_PASSAGE FOR REVIEW:_
· · · · · · ·

Let's take those last cases first. BT_LEAD4 indicates a character that is the start of a sequence of four bytes. Note that here we are talking about bytes, not units of MINBPC, which can be a little confusing when the input is UTF-16. The code in this case checks that there are at least four bytes in the input, then invokes the IS_NMSTRT_CHAR macro to determine if this four-byte sequence could start a name. This is a cunning wrapper for the isNmstrt4 function pointer in the encoding.

We can find out what function enc->isNmstrt4() translates to by looking up the encoding table, utf8_encoding. This is not as easy as it sounds because of the helpful macros used in the table construction, but a little persistence shows us that the function is named utf8_isNmstrt4(). A little more persistence tells us that this is not quite true; utf8_isNmstrt4() is a macro disguise for isNever(), a function that always returns False. This makes sense, since none of the characters encoded as four bytes in UTF-8 are valid starts of names.

BT_LEAD3 similarly indicates a character that is the start of a sequence of three bytes. Its case checks that there are at least three bytes available, then calls through the isNmstrt3 function pointer in the encoding. This time utf8_isNmstrt3() as it becomes is a real function, one that uses macros to turn the UTF-8 into a Unicode codepoint and look up that codepoint (an integer in the range 0–1114111 (0x10ffff in hexadecimal), or rather 2048–65535 (0x0800–0xffff in hex) given that it comes from a three-byte UTF-8 sequence⁷) in a large bit array. If the corresponding bit is set, that Unicode character is a valid start-of-name character.

BT_LEAD2 works just like BT_LEAD3, just with two-byte sequences.

BT_HEX and BT_NMSTRT are easy. The first one is a letter that could be a valid hexadecimal digit, i.e. "a" or "f" or "A" to "F". The second is any other letter. In both cases we just accept them as valid and move the parse pointer on, which is what actually happens in our example parse.

· · · · · · ·

_ACTION ITEM:_ Please explain, using the passage on name-start checks, why it makes sense that utf8_isNmstrt4() turns out to be isNever().

· · · · · · ·

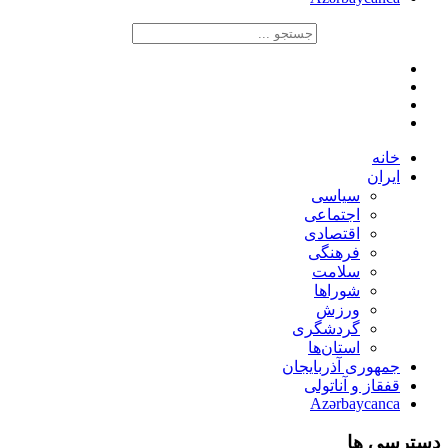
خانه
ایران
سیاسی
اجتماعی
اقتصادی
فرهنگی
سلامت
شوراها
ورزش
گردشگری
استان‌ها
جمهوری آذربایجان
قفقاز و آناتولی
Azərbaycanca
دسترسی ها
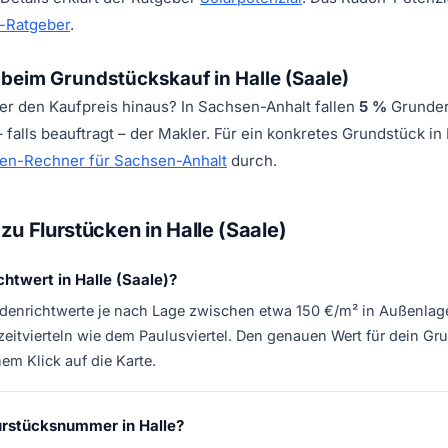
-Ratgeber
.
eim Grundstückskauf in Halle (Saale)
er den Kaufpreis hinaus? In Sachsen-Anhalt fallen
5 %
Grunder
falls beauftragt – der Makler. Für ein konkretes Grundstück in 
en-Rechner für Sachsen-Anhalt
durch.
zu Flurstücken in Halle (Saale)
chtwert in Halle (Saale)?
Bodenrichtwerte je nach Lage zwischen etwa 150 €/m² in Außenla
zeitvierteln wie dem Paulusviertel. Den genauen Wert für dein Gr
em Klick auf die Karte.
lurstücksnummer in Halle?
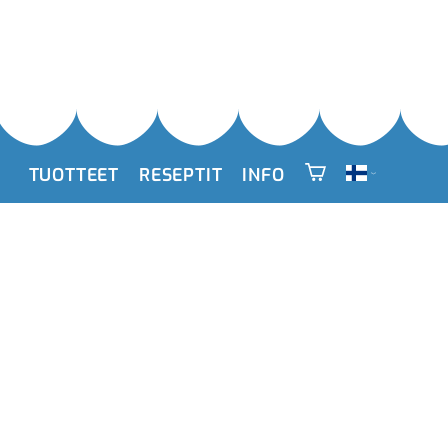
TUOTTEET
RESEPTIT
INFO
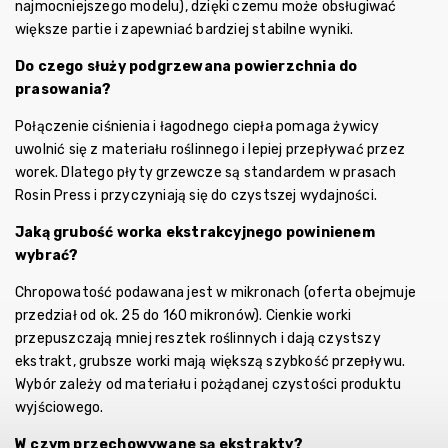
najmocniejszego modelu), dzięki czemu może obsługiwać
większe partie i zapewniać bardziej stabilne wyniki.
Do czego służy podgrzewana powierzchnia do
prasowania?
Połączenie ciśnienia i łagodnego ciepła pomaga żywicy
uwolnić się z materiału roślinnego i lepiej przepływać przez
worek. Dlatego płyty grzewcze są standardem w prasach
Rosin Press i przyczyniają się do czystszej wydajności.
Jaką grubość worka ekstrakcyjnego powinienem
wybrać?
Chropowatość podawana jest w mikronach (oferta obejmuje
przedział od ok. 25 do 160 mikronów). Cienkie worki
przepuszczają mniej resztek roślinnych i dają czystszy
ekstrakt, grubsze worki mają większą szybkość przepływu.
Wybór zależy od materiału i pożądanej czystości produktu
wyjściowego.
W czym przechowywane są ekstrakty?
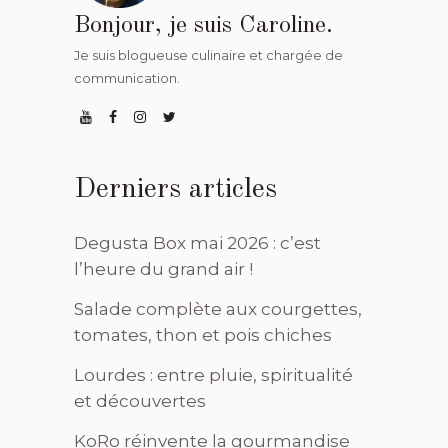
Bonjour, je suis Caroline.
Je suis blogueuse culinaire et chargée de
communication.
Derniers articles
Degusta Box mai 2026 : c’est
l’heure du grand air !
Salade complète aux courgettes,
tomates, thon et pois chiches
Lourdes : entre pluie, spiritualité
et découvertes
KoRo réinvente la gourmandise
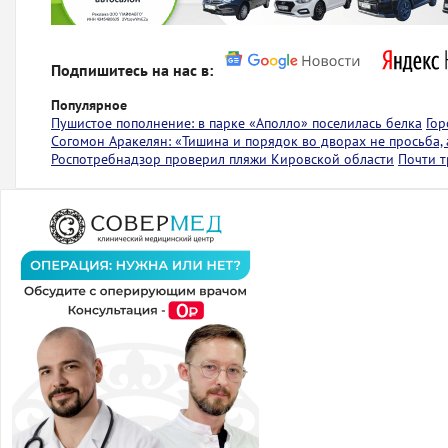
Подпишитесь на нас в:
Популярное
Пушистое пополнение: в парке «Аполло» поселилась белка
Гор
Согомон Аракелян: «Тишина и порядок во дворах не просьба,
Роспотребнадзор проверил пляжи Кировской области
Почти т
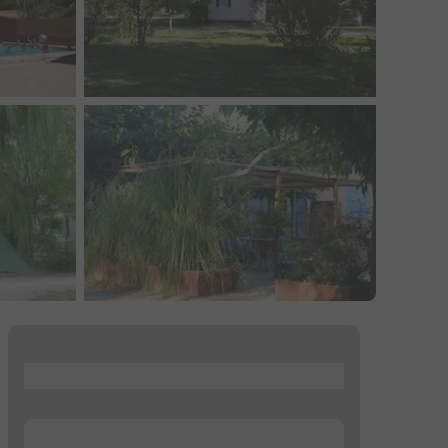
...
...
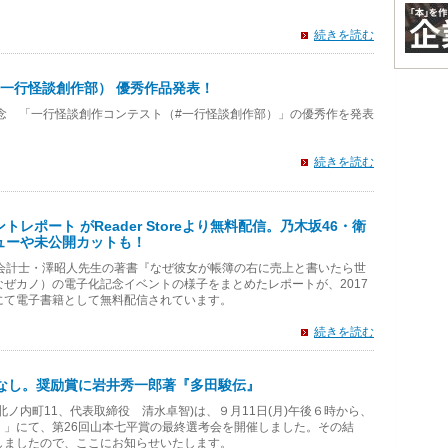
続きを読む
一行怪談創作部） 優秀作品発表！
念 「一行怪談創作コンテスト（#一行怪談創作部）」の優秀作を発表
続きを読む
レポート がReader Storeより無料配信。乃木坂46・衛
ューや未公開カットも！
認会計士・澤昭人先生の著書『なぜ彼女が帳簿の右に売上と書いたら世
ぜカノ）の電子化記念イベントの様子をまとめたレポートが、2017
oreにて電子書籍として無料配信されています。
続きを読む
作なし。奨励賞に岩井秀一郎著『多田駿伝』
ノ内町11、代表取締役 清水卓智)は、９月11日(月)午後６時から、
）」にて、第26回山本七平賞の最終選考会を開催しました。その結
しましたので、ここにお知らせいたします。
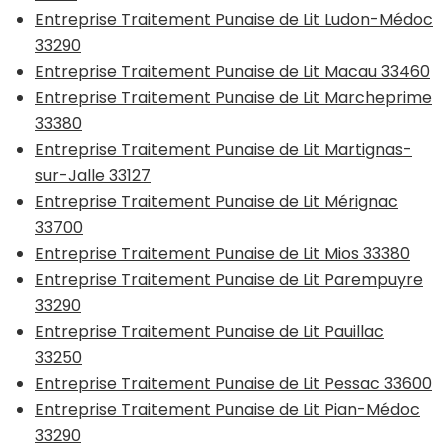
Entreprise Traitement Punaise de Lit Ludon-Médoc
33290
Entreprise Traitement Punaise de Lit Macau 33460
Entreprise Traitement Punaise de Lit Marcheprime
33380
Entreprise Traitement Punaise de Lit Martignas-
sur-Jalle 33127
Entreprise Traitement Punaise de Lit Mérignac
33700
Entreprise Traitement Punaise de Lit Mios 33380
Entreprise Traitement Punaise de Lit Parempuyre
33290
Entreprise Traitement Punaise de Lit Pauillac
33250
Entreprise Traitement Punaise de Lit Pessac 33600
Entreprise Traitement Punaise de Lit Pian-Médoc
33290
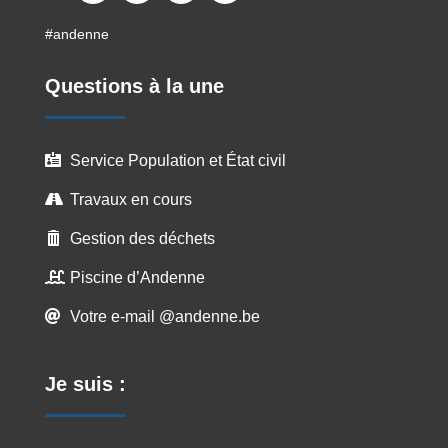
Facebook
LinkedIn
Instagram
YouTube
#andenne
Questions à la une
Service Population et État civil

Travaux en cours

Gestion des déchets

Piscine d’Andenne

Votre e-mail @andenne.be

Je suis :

· · · · · · ·

_SOLUTION:_ isNever() always returns False, so a four-byte sequence is never accepted as the start of a name. That is correct because none of the characters encoded as four bytes in UTF-8 are valid starts of names.